Ensuite, on poursuivrait le conditionnement en réduisant de manière drastique l’éducation, pour la ramener à une forme d’insertion professionnelle. Un individu inculte n’a qu’un horizon de pensée limité et plus sa pensée est bornée à des préoccupations médiocres, moins il peut se révolter. Il faut faire en sorte que l’accès au savoir devienne de plus en plus difficile et élitiste.
Que le fossé se creuse entre le peuple et la science, que l’information destinée au grand public soit anesthésiée de tout contenu à caractère subversif. Surtout pas de philosophie. Là encore, il faut user de persuasion et non de violence directe : on diffusera massivement, via la télévision, des divertissements flattant toujours l’émotionnel ou l’instinctif.
On occupera les esprits avec ce qui est futile et ludique. Il est bon, dans un bavardage et une musique incessante, d’empêcher l’esprit de penser.

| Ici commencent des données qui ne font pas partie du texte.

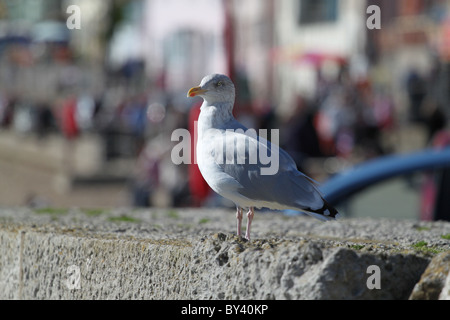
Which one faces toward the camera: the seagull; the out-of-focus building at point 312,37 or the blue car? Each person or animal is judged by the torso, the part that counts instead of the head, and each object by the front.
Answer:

On mettra la sexualité au premier rang des intérêts humains. Comme tranquillisant social, il n’y a rien de mieux. En général, on fera en sorte de bannir le sérieux de l’existence, de tourner en dérision tout ce qui a une valeur élevée, d’entretenir une constante apologie de la légèreté ; de sorte que l’euphorie de la publicité devienne le standard du bonheur humain et le modèle de la liberté.
Le conditionnement produira ainsi de lui-même une telle intégration, que la seule peur (qu’il faudra entretenir) sera celle d’être exclus du système et donc de ne plus pouvoir accéder aux conditions nécessaires au bonheur. L’homme de masse, ainsi produit, doit être traité comme ce qu’il est : un veau, et il doit être surveillé comme doit l’être un troupeau. Tout ce qui permet d’endormir sa lucidité est bon socialement, ce qui menacerait de l’éveiller doit être ridiculisé, étouffé, combattu.
Toute doctrine mettant en cause le système doit d’abord être désignée comme subversive et terroriste et ceux qui la soutienne devront ensuite être traités comme tels. On observe cependant, qu’il est très facile de corrompre un individu subversif : il suffit de lui proposer de l’argent et du pouvoir. »
Günther Anders dans son livre : « Die Antiquiertheit des Menschen » 1956 – p.122.